▶ [Aim of the task]: Give back the records below exactly, every one, with no pictures.

▶ [Extracted records]:
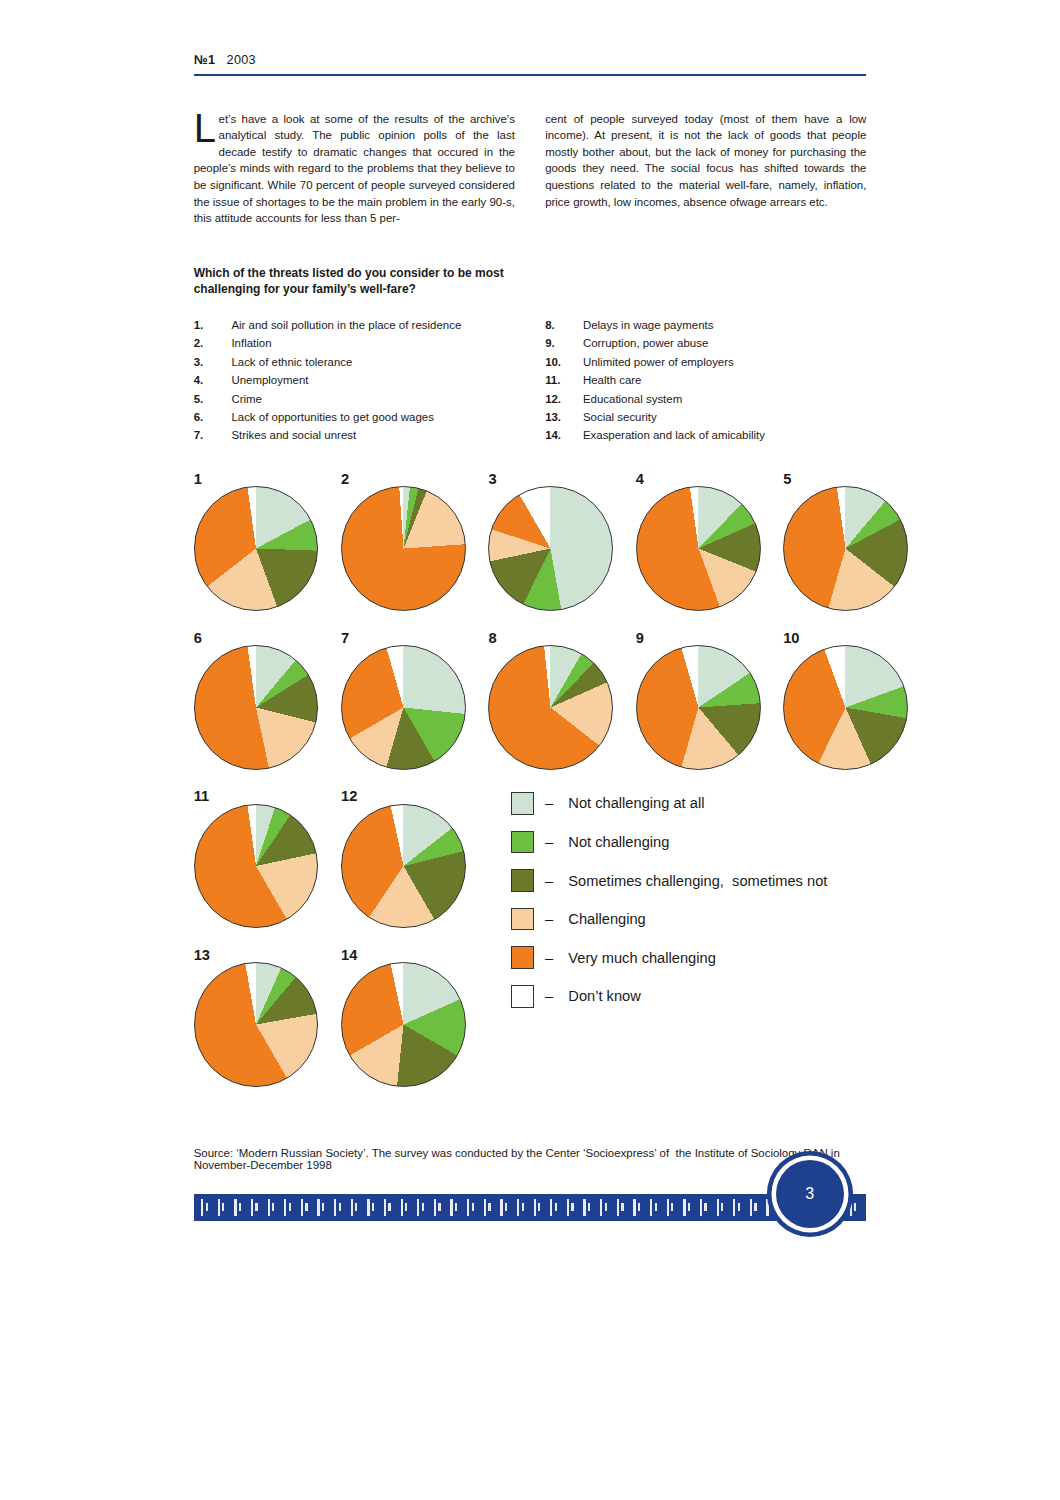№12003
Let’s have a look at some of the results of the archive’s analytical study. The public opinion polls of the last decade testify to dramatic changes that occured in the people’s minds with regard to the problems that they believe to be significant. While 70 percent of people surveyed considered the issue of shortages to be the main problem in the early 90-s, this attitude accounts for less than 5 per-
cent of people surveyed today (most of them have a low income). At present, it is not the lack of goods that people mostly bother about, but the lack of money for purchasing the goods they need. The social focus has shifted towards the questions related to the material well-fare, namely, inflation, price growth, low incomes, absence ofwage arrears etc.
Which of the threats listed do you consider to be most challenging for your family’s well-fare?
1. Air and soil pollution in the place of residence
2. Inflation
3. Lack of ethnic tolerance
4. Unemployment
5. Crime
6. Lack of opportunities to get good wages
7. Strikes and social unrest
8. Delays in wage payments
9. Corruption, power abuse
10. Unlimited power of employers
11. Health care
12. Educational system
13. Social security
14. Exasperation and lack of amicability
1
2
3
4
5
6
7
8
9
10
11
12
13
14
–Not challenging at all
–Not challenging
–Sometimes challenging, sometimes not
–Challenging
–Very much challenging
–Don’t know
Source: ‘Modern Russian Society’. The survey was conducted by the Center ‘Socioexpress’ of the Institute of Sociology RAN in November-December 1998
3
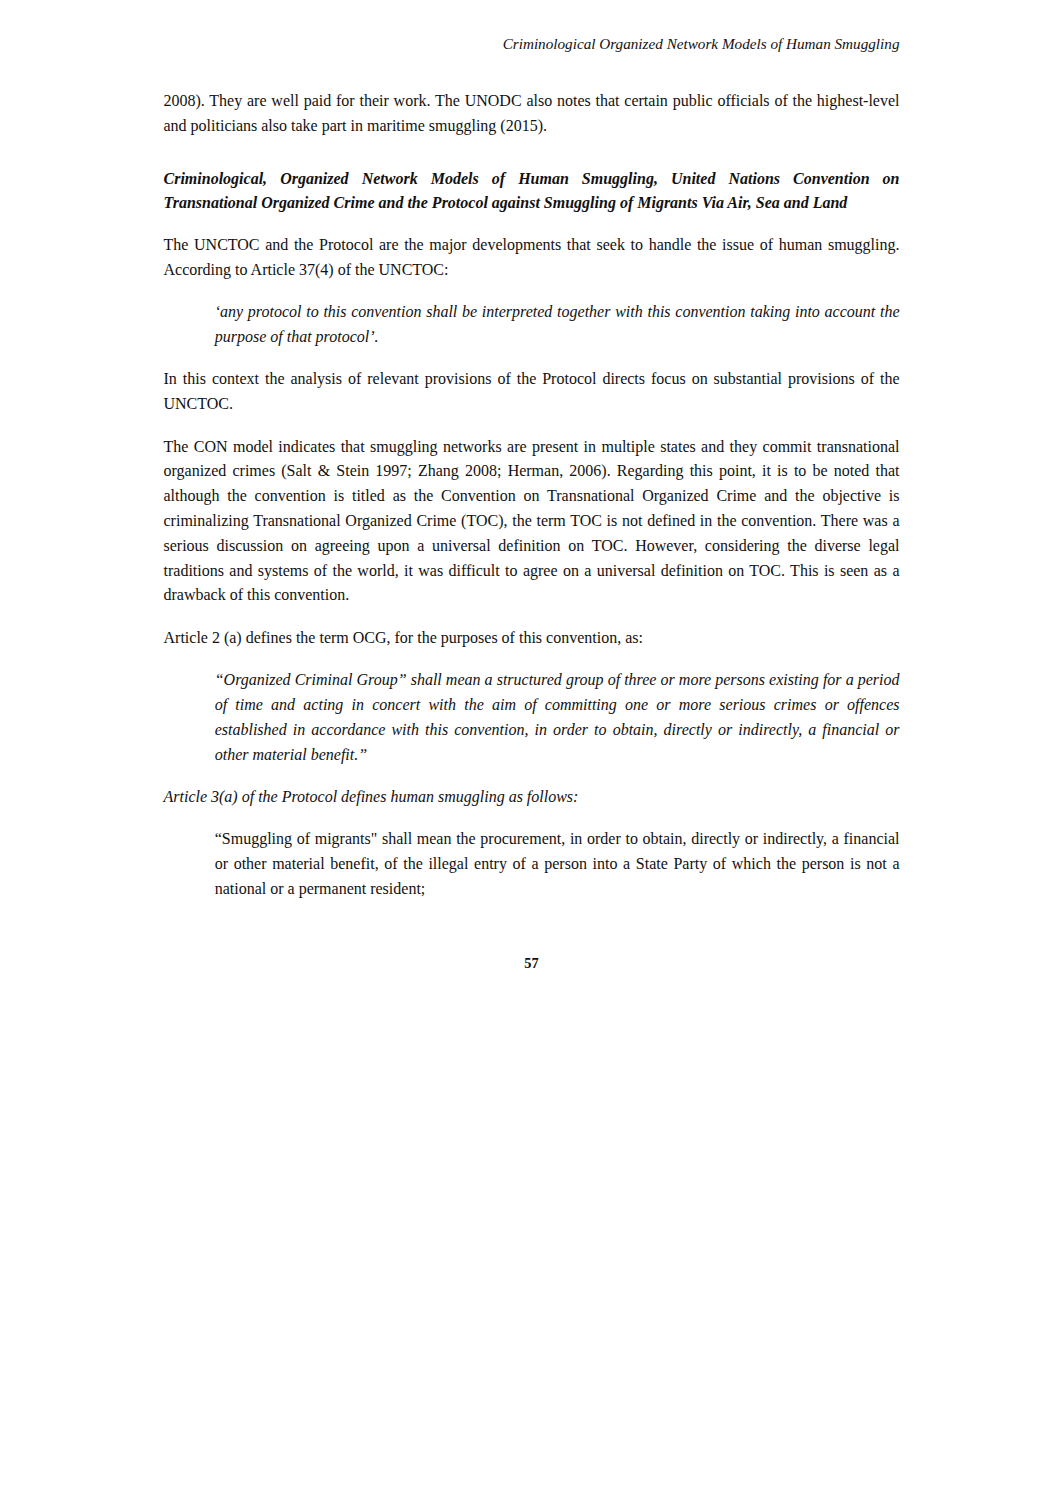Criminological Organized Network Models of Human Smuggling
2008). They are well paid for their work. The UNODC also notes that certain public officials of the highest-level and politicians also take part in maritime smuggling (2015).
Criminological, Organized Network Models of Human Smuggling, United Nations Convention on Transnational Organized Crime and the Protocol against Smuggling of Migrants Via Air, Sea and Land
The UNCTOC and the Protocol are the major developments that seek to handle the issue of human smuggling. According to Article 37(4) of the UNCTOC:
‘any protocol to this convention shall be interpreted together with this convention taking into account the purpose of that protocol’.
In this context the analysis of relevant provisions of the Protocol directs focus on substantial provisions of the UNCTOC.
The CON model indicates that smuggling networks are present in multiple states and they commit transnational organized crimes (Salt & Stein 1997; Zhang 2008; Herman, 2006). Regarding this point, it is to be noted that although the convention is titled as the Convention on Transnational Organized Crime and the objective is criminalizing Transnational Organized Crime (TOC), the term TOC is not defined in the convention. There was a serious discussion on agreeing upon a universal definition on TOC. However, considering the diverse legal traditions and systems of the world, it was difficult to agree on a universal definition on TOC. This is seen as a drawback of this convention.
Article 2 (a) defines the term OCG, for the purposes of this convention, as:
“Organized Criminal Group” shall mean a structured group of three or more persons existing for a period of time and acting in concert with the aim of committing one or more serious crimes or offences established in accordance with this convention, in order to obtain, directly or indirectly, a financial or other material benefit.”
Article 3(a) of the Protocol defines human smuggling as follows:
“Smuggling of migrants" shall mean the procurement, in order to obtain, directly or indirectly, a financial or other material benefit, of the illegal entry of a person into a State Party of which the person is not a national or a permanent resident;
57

▶ [Exercise answer]:
№12003
Let’s have a look at some of the results of the archive’s analytical study. The public opinion polls of the last decade testify to dramatic changes that occured in the people’s minds with regard to the problems that they believe to be significant. While 70 percent of people surveyed considered the issue of shortages to be the main problem in the early 90-s, this attitude accounts for less than 5 per-
cent of people surveyed today (most of them have a low income). At present, it is not the lack of goods that people mostly bother about, but the lack of money for purchasing the goods they need. The social focus has shifted towards the questions related to the material well-fare, namely, inflation, price growth, low incomes, absence ofwage arrears etc.
Which of the threats listed do you consider to be most challenging for your family’s well-fare?
1. Air and soil pollution in the place of residence
2. Inflation
3. Lack of ethnic tolerance
4. Unemployment
5. Crime
6. Lack of opportunities to get good wages
7. Strikes and social unrest
8. Delays in wage payments
9. Corruption, power abuse
10. Unlimited power of employers
11. Health care
12. Educational system
13. Social security
14. Exasperation and lack of amicability
1
2
3
4
5
6
7
8
9
10
11
12
13
14
–Not challenging at all
–Not challenging
–Sometimes challenging, sometimes not
–Challenging
–Very much challenging
–Don’t know
Source: ‘Modern Russian Society’. The survey was conducted by the Center ‘Socioexpress’ of the Institute of Sociology RAN in November-December 1998
3
Criminological Organized Network Models of Human Smuggling
2008). They are well paid for their work. The UNODC also notes that certain public officials of the highest-level and politicians also take part in maritime smuggling (2015).
Criminological, Organized Network Models of Human Smuggling, United Nations Convention on Transnational Organized Crime and the Protocol against Smuggling of Migrants Via Air, Sea and Land
The UNCTOC and the Protocol are the major developments that seek to handle the issue of human smuggling. According to Article 37(4) of the UNCTOC:
‘any protocol to this convention shall be interpreted together with this convention taking into account the purpose of that protocol’.
In this context the analysis of relevant provisions of the Protocol directs focus on substantial provisions of the UNCTOC.
The CON model indicates that smuggling networks are present in multiple states and they commit transnational organized crimes (Salt & Stein 1997; Zhang 2008; Herman, 2006). Regarding this point, it is to be noted that although the convention is titled as the Convention on Transnational Organized Crime and the objective is criminalizing Transnational Organized Crime (TOC), the term TOC is not defined in the convention. There was a serious discussion on agreeing upon a universal definition on TOC. However, considering the diverse legal traditions and systems of the world, it was difficult to agree on a universal definition on TOC. This is seen as a drawback of this convention.
Article 2 (a) defines the term OCG, for the purposes of this convention, as:
“Organized Criminal Group” shall mean a structured group of three or more persons existing for a period of time and acting in concert with the aim of committing one or more serious crimes or offences established in accordance with this convention, in order to obtain, directly or indirectly, a financial or other material benefit.”
Article 3(a) of the Protocol defines human smuggling as follows:
“Smuggling of migrants" shall mean the procurement, in order to obtain, directly or indirectly, a financial or other material benefit, of the illegal entry of a person into a State Party of which the person is not a national or a permanent resident;
57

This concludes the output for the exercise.